Emanuel Golden's room was the longest – and Emanuel was the big brother, too – so that was what the Golden brothers deemed "the football room."
The neighborhood in which the Goldens grew up in on the west side of St. Louis wasn't the best. Mom didn't want her sons going outside after dark. So Emanuel would move his bedroom furniture into the hallway, and little brothers Sherman and Markus would go at it. Touching the far wall was the touchdown.
"We used to go at it, hours at a time," said Markus Golden, who eventually morphed into a defensive end for the Cardinals. "They were great big brothers."
Markus and Sherman would battle until Emanuel wanted in, and then the smaller-but-stronger older brother took on his siblings.
"It was a lot of holes in the walls," Sherman Golden said with a chuckle. "Emanuel covered them, hung posters up. My mom didn't find out about them until it was time to move."
All the Goldens wanted to do was compete. Markus Golden still thirsts for that, even playing for a team that has struggled this season to a 2-6 record. He is coming off his best game since returning from a torn ACL last year, and this weekend Golden gets a chance to play in front of his brothers and a bunch of other friends and family with a close-to-home visit to the Kansas City Chiefs.

• [RAW DATA]
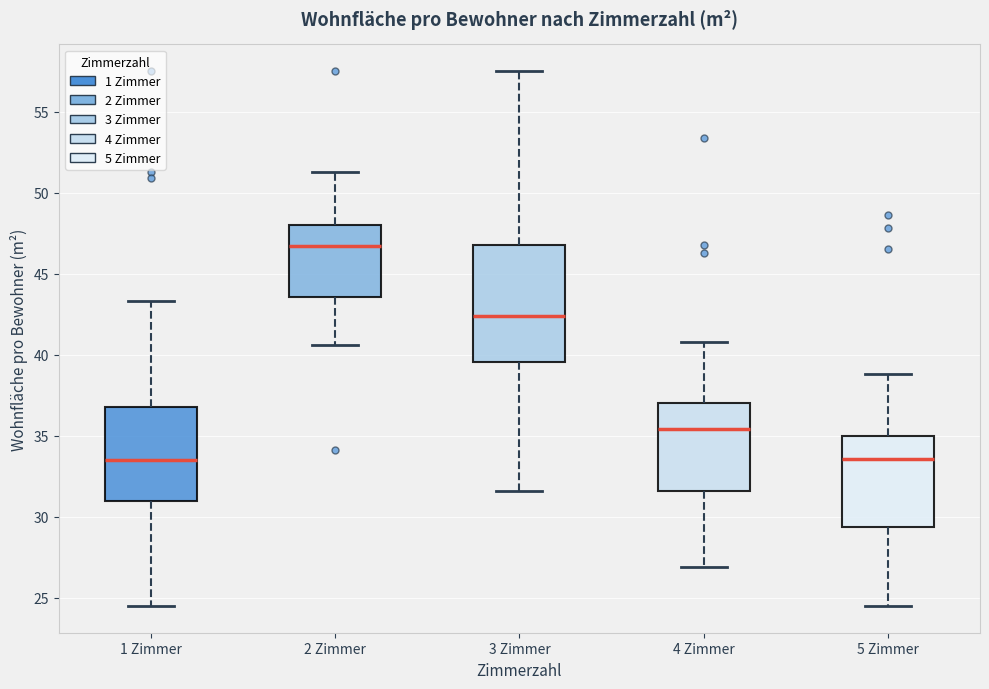

Where does the upper whisker of the box for 4 Zimmer end on the y-axis? The values are not printed on the chart, so give them approximately, as read against the axis.

41.0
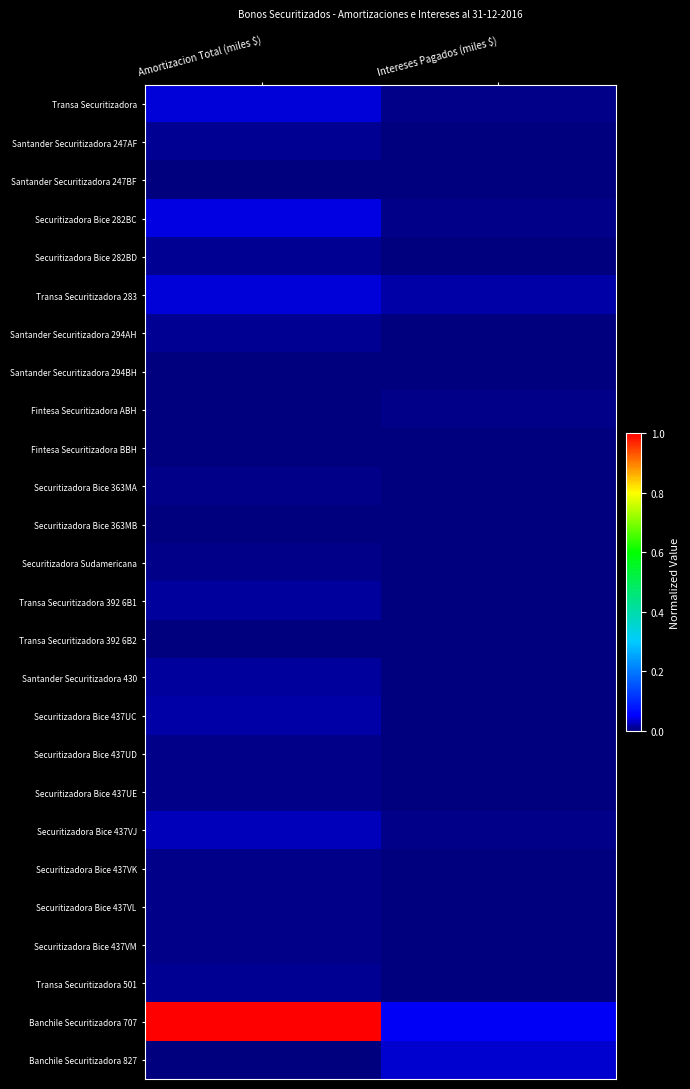

Which series changed the most between Amortizacion Total (miles $) and Intereses Pagados (miles $)?

Banchile Securitizadora 707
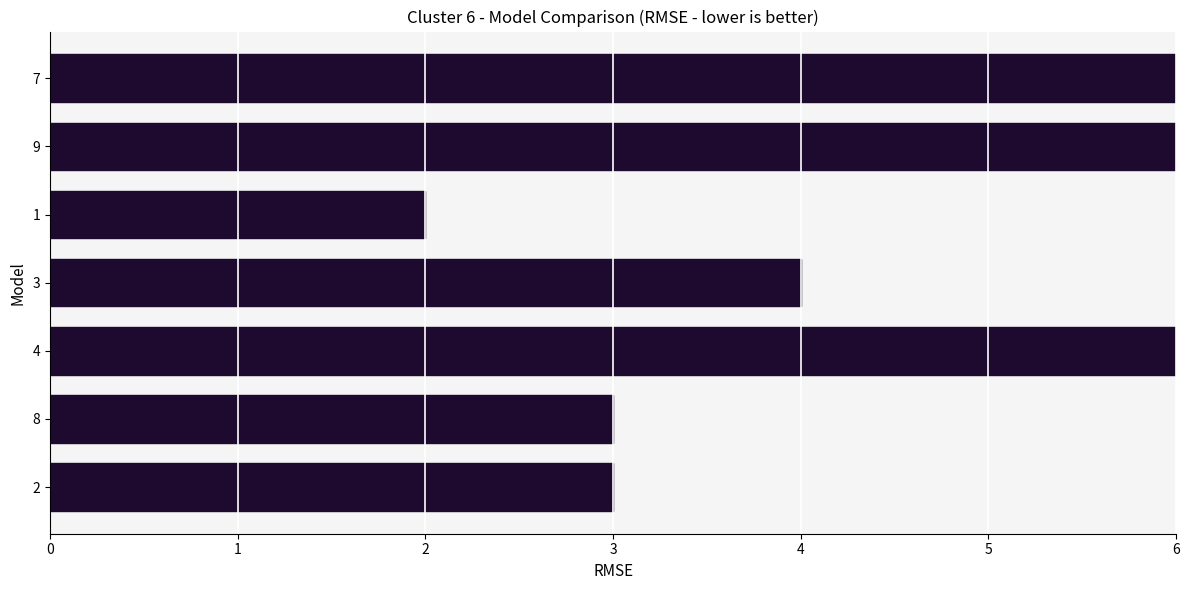

Are the bars grouped side by side (vs. stacked)?

No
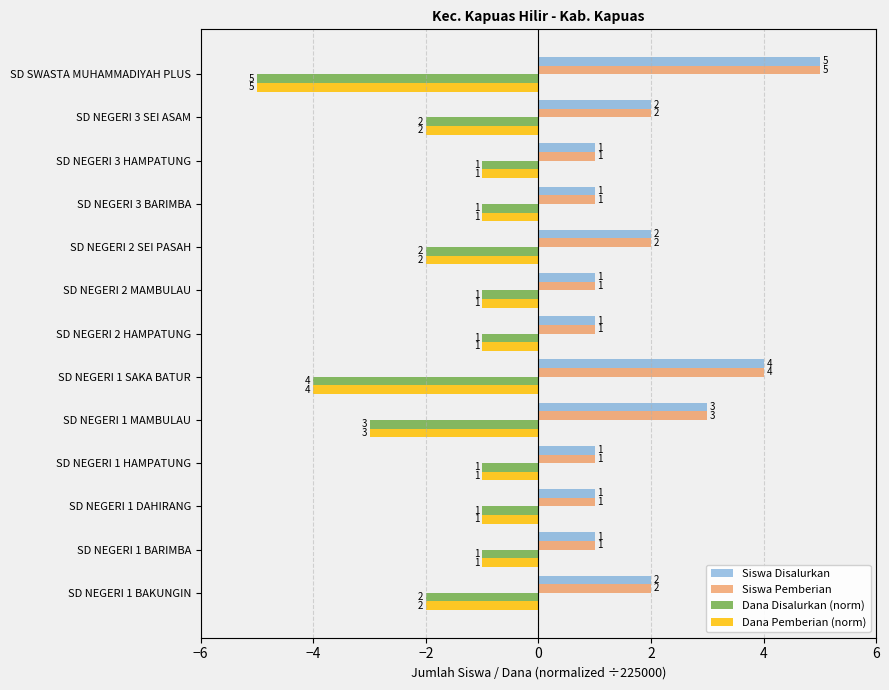

What is the maximum value for Dana Disalurkan (norm)?

-1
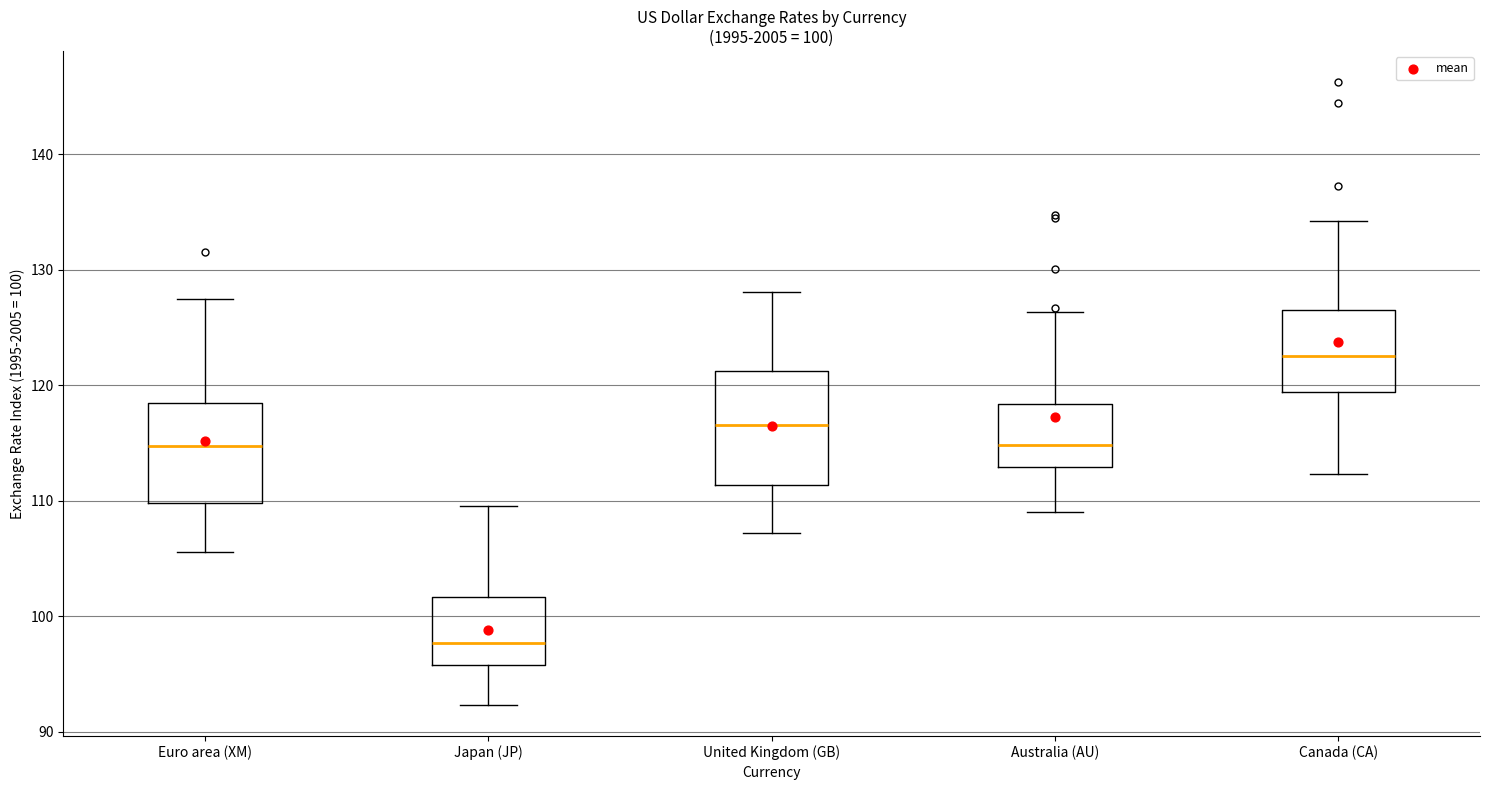

Which box is the tallest, from its lower edge to its upper edge?

United Kingdom (GB)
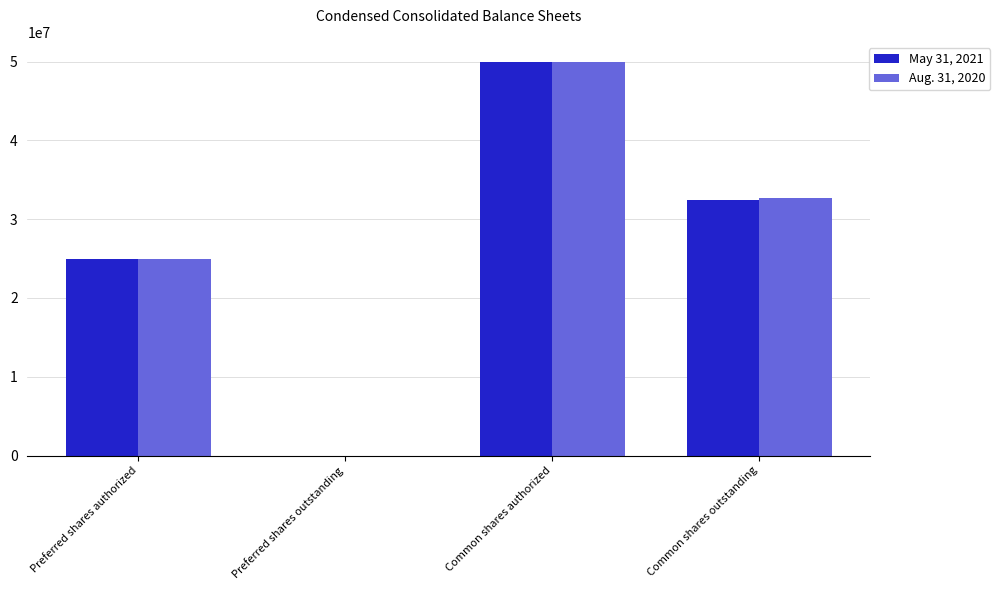

True or false: Aug. 31, 2020 has a value of 0 at Preferred shares outstanding.

True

• [PROBLEM STATEMENT] Rewrite the passage about the Golden brothers, starting with "Emanuel Golden's room" and going on through "was the touchdown.", and swap "hallway" for "kitchen".

• [ANSWER TO THE PROBLEM]
Emanuel Golden's room was the longest – and Emanuel was the big brother, too – so that was what the Golden brothers deemed "the football room."
The neighborhood in which the Goldens grew up in on the west side of St. Louis wasn't the best. Mom didn't want her sons going outside after dark. So Emanuel would move his bedroom furniture into the kitchen, and little brothers Sherman and Markus would go at it. Touching the far wall was the touchdown.